Publié le 27 décembre 2012 Lecture : 4 minutes.

Un vent de renouveau soufflerait-il sur la Bourse régionale des valeurs mobilières (BRVM) d’Abidjan ? La Place connaît un semblant de frémissement depuis l’arrivée, le 1er octobre, de son nouveau directeur général, le Togolais Edoh Kossi Amenounve (qui remplace le Français Jean-Paul Gillet). Les volumes et les indices sont en hausse. De 3 439 milliards de F CFA (5,2 milliards d’euros) fin septembre, la capitalisation boursière du marché des actions a grimpé à 3 870 milliards de F CFA au 29 novembre (+ 12,5 %). Le fractionnement de l’action Sonatel, valeur phare de la Place, le 23 novembre (lire p. 77), agite également le marché.

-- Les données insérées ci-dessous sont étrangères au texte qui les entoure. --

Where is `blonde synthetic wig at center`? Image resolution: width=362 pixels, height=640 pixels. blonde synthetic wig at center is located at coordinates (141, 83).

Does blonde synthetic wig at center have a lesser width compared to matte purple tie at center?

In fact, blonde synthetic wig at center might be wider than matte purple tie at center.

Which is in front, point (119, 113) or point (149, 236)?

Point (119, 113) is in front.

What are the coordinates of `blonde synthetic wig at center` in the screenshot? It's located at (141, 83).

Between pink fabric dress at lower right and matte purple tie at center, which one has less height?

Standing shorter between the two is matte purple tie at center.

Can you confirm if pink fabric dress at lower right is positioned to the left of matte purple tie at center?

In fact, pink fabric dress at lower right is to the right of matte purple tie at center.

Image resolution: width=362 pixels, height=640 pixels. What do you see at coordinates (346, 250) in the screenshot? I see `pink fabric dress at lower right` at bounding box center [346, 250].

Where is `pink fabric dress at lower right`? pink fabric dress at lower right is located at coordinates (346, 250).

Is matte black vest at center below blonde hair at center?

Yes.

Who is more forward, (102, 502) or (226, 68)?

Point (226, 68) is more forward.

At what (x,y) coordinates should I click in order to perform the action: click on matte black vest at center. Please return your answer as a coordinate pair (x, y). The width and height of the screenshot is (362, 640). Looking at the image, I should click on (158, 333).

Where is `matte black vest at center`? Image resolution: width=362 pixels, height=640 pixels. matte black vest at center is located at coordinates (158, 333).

La crise qui a secoué la Bourse en milieu d’année, avec la révélation du détournement d’environ 1 milliard de F CFA (1,5 million d’euros) par certains des anciens cadres de la Place, a perturbé les instances dirigeantes mais n’a pas eu d’impact négatif sur les activités. La nouvelle direction confirme que le fonctionnement même du marché n’a pas été atteint et assure qu’une organisation « remettant le contrôle interne et l’audit au coeur du dispositif » a été mise en place, « pour prévenir ce type de dysfonctionnement et pour que les risques soient circonscrits et mieux gérés ». Mais plus qu’une réorganisation de l’équipe dirigeante, le défi qui attend le nouveau patron de la BRVM est immense : opérationnelle depuis près de quinze ans, la Place commune aux huit États de l’Union économique et monétaire ouest-africaine (UEMOA) peine à réellement décoller.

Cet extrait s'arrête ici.